I AM A BIT SPEECHLESS AT THE MERE TWO 7.5 LB BAGS OF ICE ON THE FISH...IS THAT ALL IT TAKES TO LOWER THE CORE TEMP TO THE DESIRED NUMBER? DOESN'T MATTER THOUGH, HE WILL PROBABLY GET 35 A LB....
AM I THE ONLY ONE WHO TUNA FISHING WHO SHOVELS SEVERAL HUNDRED POUNDS PER TRIP?
Congrats on the early fish, hopefully some more will hit the dock today.
and then again I've seen fish brought in untouched, ungutted, un-iced and get paid more than well prepped fish caught the same day..... it kind of makes you wonder don't it. Unless I'm going stay out and keep fishing, all my fish get is gutted and ice in the cavity, then covered with a wet towel for the 45min. to an hour ride to the dock. I really don't think you can lower the core temp 1 degree in forty five minutes if you were to bury him in ice.... matter a fact, the last double we had, we only had enough ice for one fish... one fish iced and prepped and one un-iced and prepped and there was less than a 1/2 degree difference between the two when Jason took their temps. now if your going stay for a few more hours that's another story, but I'm grateful to get just one, so it would not bother me at all to throw in the towel and head for the barn.
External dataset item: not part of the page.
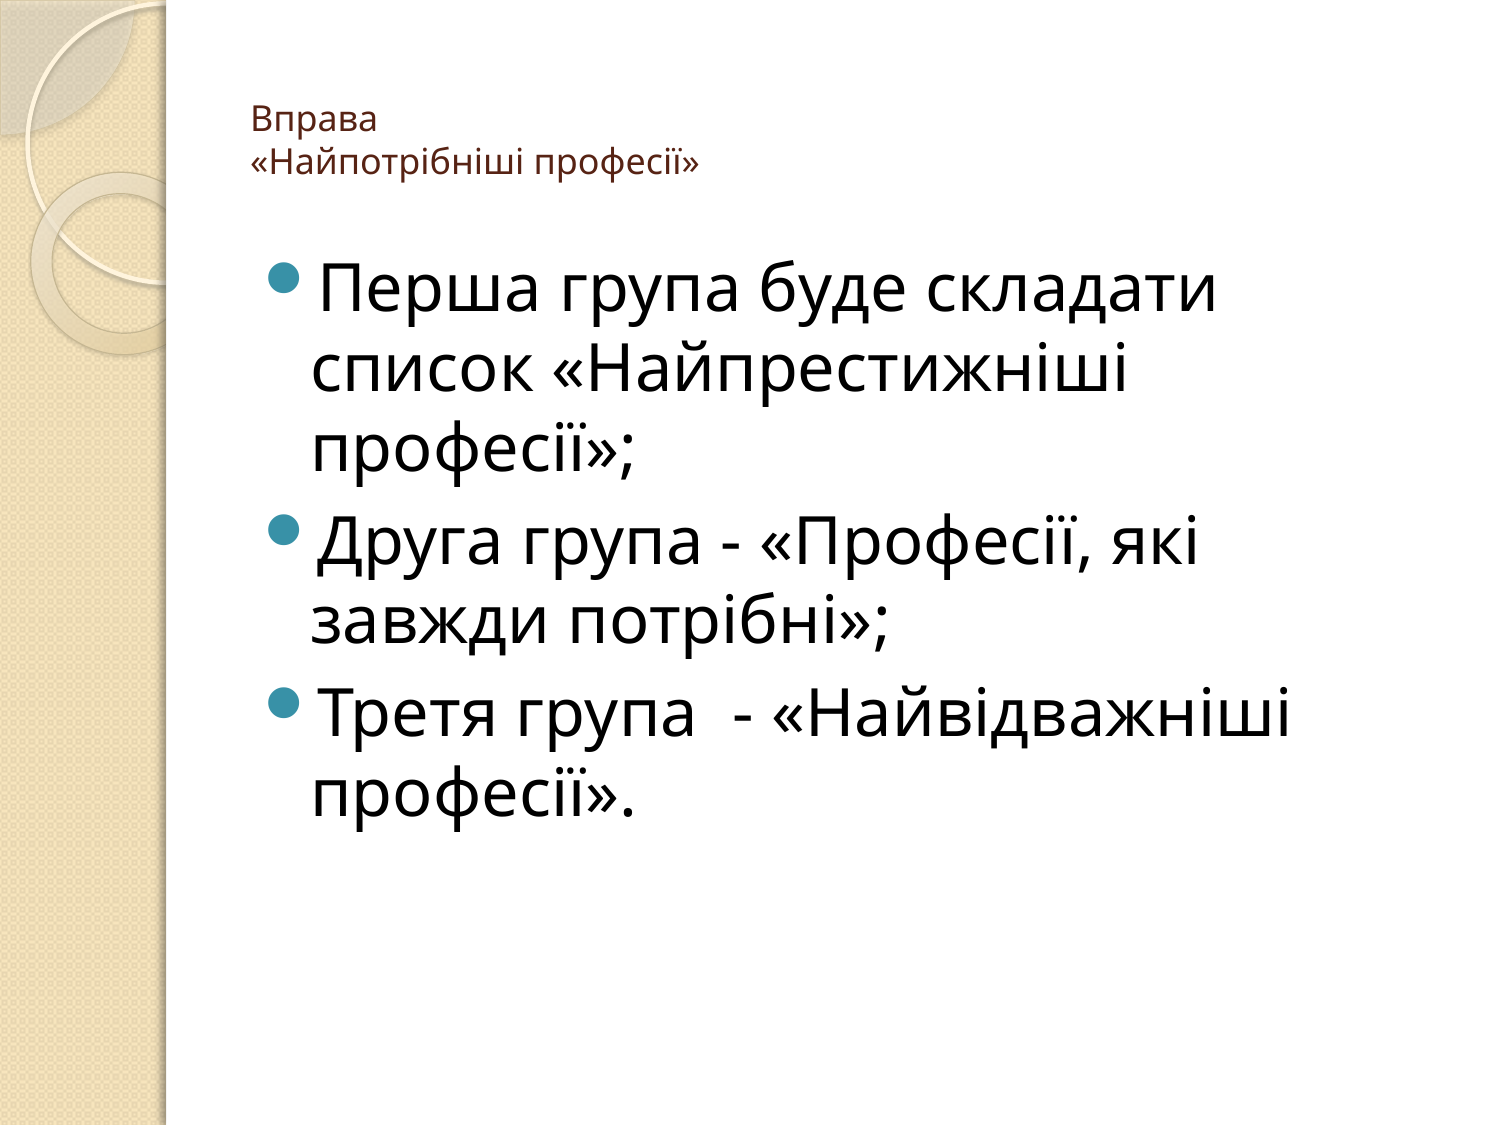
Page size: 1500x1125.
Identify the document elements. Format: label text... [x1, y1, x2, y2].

title Вправа «Найпотрібніші професії» [235, 45, 1466, 233]
list Перша група буде складати список «Найпрестижніші професії»; Друга група - «Професії, які завжди потрібні»; Третя група - «Найвідважніші професії». [235, 237, 1466, 1026]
In my opinion and experience, it's much more important to swim the fish, get it bleed well, and get it to the dock as quick as possible...
Last edited by Capt. Jon Tennant; 12-07-2009 at 02:38 PM.
Is that a 50 or 80 size reel in the pic?
Hi,
From looking at the pic., that reel appears to be an 80 class??
Old Salty
www.oldsaltytackle.com
Diving Planers - Flashers - Terminal Tackle
I find this to be the most important factor in the quality of the meat. No matter how you care for it, you can't increase the fat content but getting them to the dock quickly really helps. It seems to me the earlier in the AM i receive a fish at the dock the higher the price. It doesnt always work this way but it is definitely something that I have noticed.
Every fish is different physiologically and even if the temp is the same of two fish, caught the same time but iced differently doesnt mean the ice didnt help. It could possibly mean the one that was iced might have been a few degrees hotter if it wasnt iced. How the fish died has an impact as well. If he dies very excited with alot of lactic acid in him still, he will be difficult to get the quality we want no matter how much you ice him.
It just seems a fish that is laying on the deck for many hours just don't seem to do as well as those I receive that haven't had as much deck time. But if the bite is decent you got to do what you got to do to get another. And that is where having 500-1000lbs of ice helps. The trouble is most fish iced on a deck of a boat have trouble keeping the ice on top of the fish as gravity takes over. Unfortunately the top of the fish is what is looked at for grading the fish at auction in Japan. The way I have always looked at it is if you can see any part of your fish it is not iced properly.